Extracted material.
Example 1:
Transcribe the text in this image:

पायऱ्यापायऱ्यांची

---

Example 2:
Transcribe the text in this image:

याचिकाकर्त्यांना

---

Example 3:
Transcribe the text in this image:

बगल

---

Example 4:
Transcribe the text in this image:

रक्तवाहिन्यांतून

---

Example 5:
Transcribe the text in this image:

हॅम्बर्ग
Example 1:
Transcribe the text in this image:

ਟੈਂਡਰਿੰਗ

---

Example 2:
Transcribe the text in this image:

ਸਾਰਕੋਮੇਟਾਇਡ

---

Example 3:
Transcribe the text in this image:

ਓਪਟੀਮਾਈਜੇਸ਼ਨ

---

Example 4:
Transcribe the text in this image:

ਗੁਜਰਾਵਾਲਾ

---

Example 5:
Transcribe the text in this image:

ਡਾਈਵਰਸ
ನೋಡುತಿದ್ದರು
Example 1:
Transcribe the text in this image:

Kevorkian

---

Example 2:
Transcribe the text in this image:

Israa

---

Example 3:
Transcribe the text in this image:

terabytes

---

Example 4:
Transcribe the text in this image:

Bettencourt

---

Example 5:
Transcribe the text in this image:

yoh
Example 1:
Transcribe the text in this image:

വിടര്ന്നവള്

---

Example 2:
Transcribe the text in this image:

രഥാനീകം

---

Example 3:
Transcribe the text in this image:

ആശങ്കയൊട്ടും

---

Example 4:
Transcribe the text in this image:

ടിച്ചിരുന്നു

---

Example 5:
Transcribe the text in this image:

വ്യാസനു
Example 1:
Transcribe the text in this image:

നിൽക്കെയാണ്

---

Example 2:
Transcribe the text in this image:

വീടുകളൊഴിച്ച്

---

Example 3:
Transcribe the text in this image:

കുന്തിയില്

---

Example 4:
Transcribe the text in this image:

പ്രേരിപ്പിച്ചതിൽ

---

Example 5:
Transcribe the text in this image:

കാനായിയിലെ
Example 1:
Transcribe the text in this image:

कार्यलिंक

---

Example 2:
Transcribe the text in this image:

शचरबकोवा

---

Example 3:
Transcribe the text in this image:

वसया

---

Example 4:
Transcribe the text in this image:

Goal. Quote all of the material above verbatim, keeping every line unchanged.

Written solution.
Example 1:
Transcribe the text in this image:

पायऱ्यापायऱ्यांची

---

Example 2:
Transcribe the text in this image:

याचिकाकर्त्यांना

---

Example 3:
Transcribe the text in this image:

बगल

---

Example 4:
Transcribe the text in this image:

रक्तवाहिन्यांतून

---

Example 5:
Transcribe the text in this image:

हॅम्बर्ग
Example 1:
Transcribe the text in this image:

ਟੈਂਡਰਿੰਗ

---

Example 2:
Transcribe the text in this image:

ਸਾਰਕੋਮੇਟਾਇਡ

---

Example 3:
Transcribe the text in this image:

ਓਪਟੀਮਾਈਜੇਸ਼ਨ

---

Example 4:
Transcribe the text in this image:

ਗੁਜਰਾਵਾਲਾ

---

Example 5:
Transcribe the text in this image:

ਡਾਈਵਰਸ
ನೋಡುತಿದ್ದರು
Example 1:
Transcribe the text in this image:

Kevorkian

---

Example 2:
Transcribe the text in this image:

Israa

---

Example 3:
Transcribe the text in this image:

terabytes

---

Example 4:
Transcribe the text in this image:

Bettencourt

---

Example 5:
Transcribe the text in this image:

yoh
Example 1:
Transcribe the text in this image:

വിടര്ന്നവള്

---

Example 2:
Transcribe the text in this image:

രഥാനീകം

---

Example 3:
Transcribe the text in this image:

ആശങ്കയൊട്ടും

---

Example 4:
Transcribe the text in this image:

ടിച്ചിരുന്നു

---

Example 5:
Transcribe the text in this image:

വ്യാസനു
Example 1:
Transcribe the text in this image:

നിൽക്കെയാണ്

---

Example 2:
Transcribe the text in this image:

വീടുകളൊഴിച്ച്

---

Example 3:
Transcribe the text in this image:

കുന്തിയില്

---

Example 4:
Transcribe the text in this image:

പ്രേരിപ്പിച്ചതിൽ

---

Example 5:
Transcribe the text in this image:

കാനായിയിലെ
Example 1:
Transcribe the text in this image:

कार्यलिंक

---

Example 2:
Transcribe the text in this image:

शचरबकोवा

---

Example 3:
Transcribe the text in this image:

वसया

---

Example 4:
Transcribe the text in this image:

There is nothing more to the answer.